### What to do
Once the pictures are removed, output the remaining entries exactly as given.

### Data to process
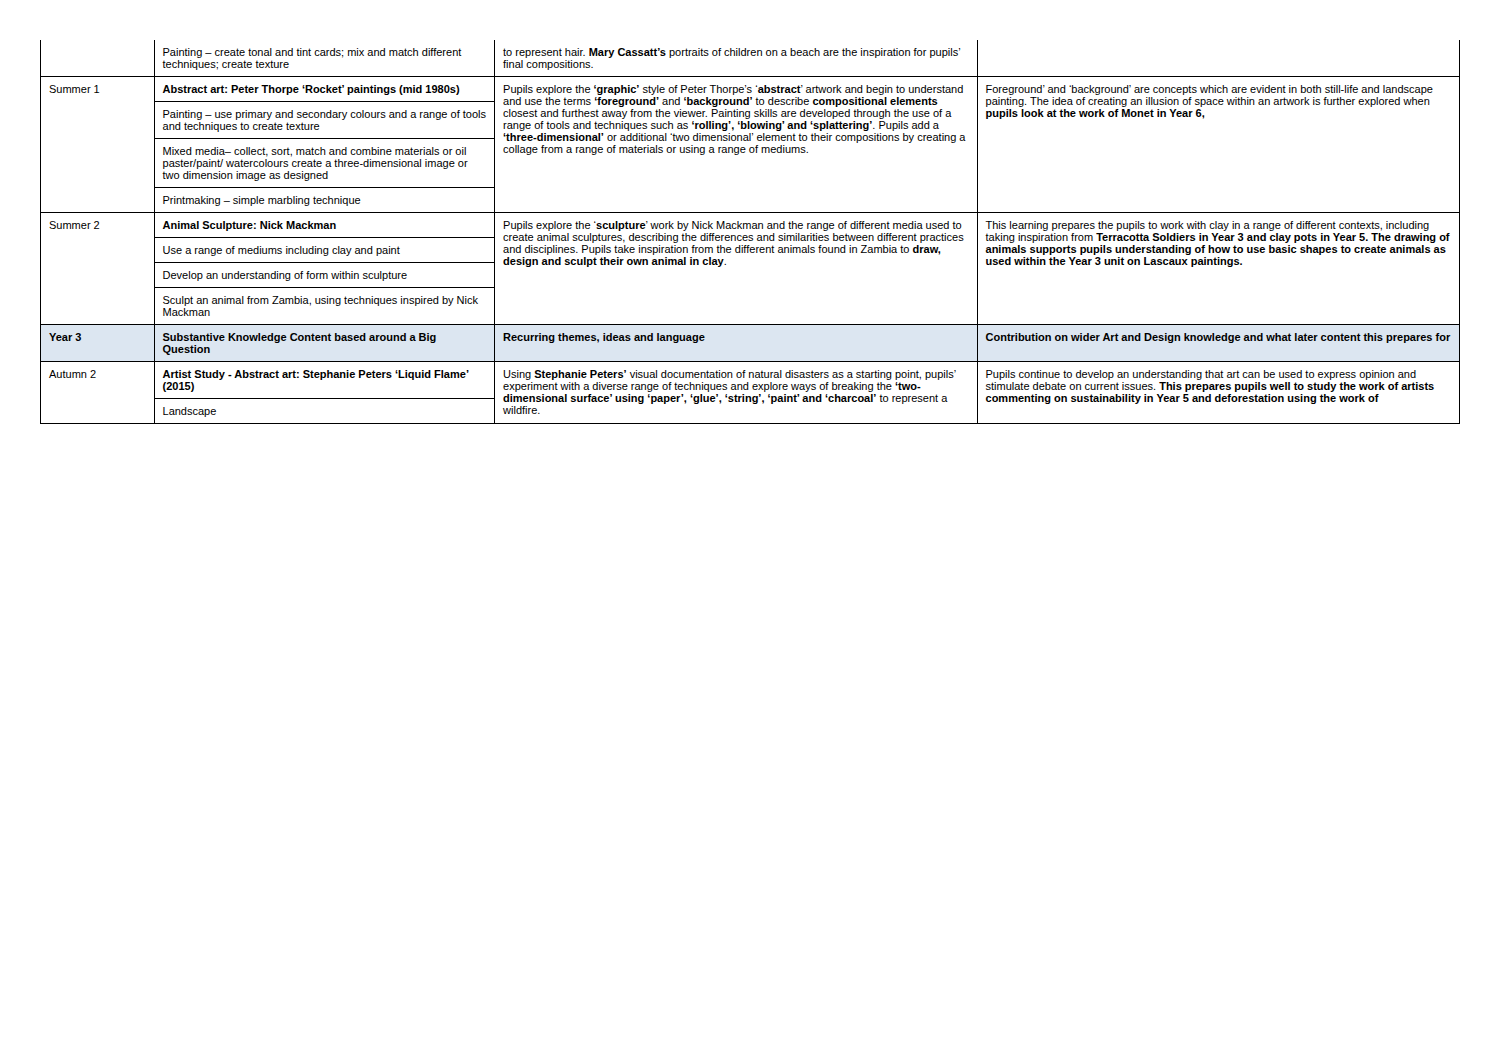| | Painting – create tonal and tint cards; mix and match different techniques; create texture | to represent hair. Mary Cassatt’s portraits of children on a beach are the inspiration for pupils’ final compositions. | |
| Summer 1 | / Abstract art: Peter Thorpe ‘Rocket’ paintings (mid 1980s) / / Painting – use primary and secondary colours and a range of tools and techniques to create texture / / Mixed media– collect, sort, match and combine materials or oil paster/paint/ watercolours create a three-dimensional image or two dimension image as designed / / Printmaking – simple marbling technique / | Pupils explore the ‘graphic’ style of Peter Thorpe’s ‘ abstract ’ artwork and begin to understand and use the terms ‘foreground’ and ‘background’ to describe compositional elements closest and furthest away from the viewer. Painting skills are developed through the use of a range of tools and techniques such as ‘rolling’, ‘blowing’ and ‘splattering’ . Pupils add a ‘three-dimensional’ or additional ‘two dimensional’ element to their compositions by creating a collage from a range of materials or using a range of mediums. | Foreground’ and ‘background’ are concepts which are evident in both still-life and landscape painting. The idea of creating an illusion of space within an artwork is further explored when pupils look at the work of Monet in Year 6, |
| Summer 2 | / Animal Sculpture: Nick Mackman / / Use a range of mediums including clay and paint / / Develop an understanding of form within sculpture / / Sculpt an animal from Zambia, using techniques inspired by Nick Mackman / | Pupils explore the ‘ sculpture ’ work by Nick Mackman and the range of different media used to create animal sculptures, describing the differences and similarities between different practices and disciplines. Pupils take inspiration from the different animals found in Zambia to draw, design and sculpt their own animal in clay . | This learning prepares the pupils to work with clay in a range of different contexts, including taking inspiration from Terracotta Soldiers in Year 3 and clay pots in Year 5. The drawing of animals supports pupils understanding of how to use basic shapes to create animals as used within the Year 3 unit on Lascaux paintings. |
| Year 3 | Substantive Knowledge Content based around a Big Question | Recurring themes, ideas and language | Contribution on wider Art and Design knowledge and what later content this prepares for |
| Autumn 2 | / Artist Study - Abstract art: Stephanie Peters ‘Liquid Flame’ (2015) / / Landscape / | Using Stephanie Peters’ visual documentation of natural disasters as a starting point, pupils’ experiment with a diverse range of techniques and explore ways of breaking the ‘two-dimensional surface’ using ‘paper’, ‘glue’, ‘string’, ‘paint’ and ‘charcoal’ to represent a wildfire. | Pupils continue to develop an understanding that art can be used to express opinion and stimulate debate on current issues. This prepares pupils well to study the work of artists commenting on sustainability in Year 5 and deforestation using the work of |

### Answer to the problem
| | Painting – create tonal and tint cards; mix and match different techniques; create texture | to represent hair. Mary Cassatt’s portraits of children on a beach are the inspiration for pupils’ final compositions. | |
| Summer 1 | / Abstract art: Peter Thorpe ‘Rocket’ paintings (mid 1980s) / / Painting – use primary and secondary colours and a range of tools and techniques to create texture / / Mixed media– collect, sort, match and combine materials or oil paster/paint/ watercolours create a three-dimensional image or two dimension image as designed / / Printmaking – simple marbling technique / | Pupils explore the ‘graphic’ style of Peter Thorpe’s ‘ abstract ’ artwork and begin to understand and use the terms ‘foreground’ and ‘background’ to describe compositional elements closest and furthest away from the viewer. Painting skills are developed through the use of a range of tools and techniques such as ‘rolling’, ‘blowing’ and ‘splattering’ . Pupils add a ‘three-dimensional’ or additional ‘two dimensional’ element to their compositions by creating a collage from a range of materials or using a range of mediums. | Foreground’ and ‘background’ are concepts which are evident in both still-life and landscape painting. The idea of creating an illusion of space within an artwork is further explored when pupils look at the work of Monet in Year 6, |
| Summer 2 | / Animal Sculpture: Nick Mackman / / Use a range of mediums including clay and paint / / Develop an understanding of form within sculpture / / Sculpt an animal from Zambia, using techniques inspired by Nick Mackman / | Pupils explore the ‘ sculpture ’ work by Nick Mackman and the range of different media used to create animal sculptures, describing the differences and similarities between different practices and disciplines. Pupils take inspiration from the different animals found in Zambia to draw, design and sculpt their own animal in clay . | This learning prepares the pupils to work with clay in a range of different contexts, including taking inspiration from Terracotta Soldiers in Year 3 and clay pots in Year 5. The drawing of animals supports pupils understanding of how to use basic shapes to create animals as used within the Year 3 unit on Lascaux paintings. |
| Year 3 | Substantive Knowledge Content based around a Big Question | Recurring themes, ideas and language | Contribution on wider Art and Design knowledge and what later content this prepares for |
| Autumn 2 | / Artist Study - Abstract art: Stephanie Peters ‘Liquid Flame’ (2015) / / Landscape / | Using Stephanie Peters’ visual documentation of natural disasters as a starting point, pupils’ experiment with a diverse range of techniques and explore ways of breaking the ‘two-dimensional surface’ using ‘paper’, ‘glue’, ‘string’, ‘paint’ and ‘charcoal’ to represent a wildfire. | Pupils continue to develop an understanding that art can be used to express opinion and stimulate debate on current issues. This prepares pupils well to study the work of artists commenting on sustainability in Year 5 and deforestation using the work of |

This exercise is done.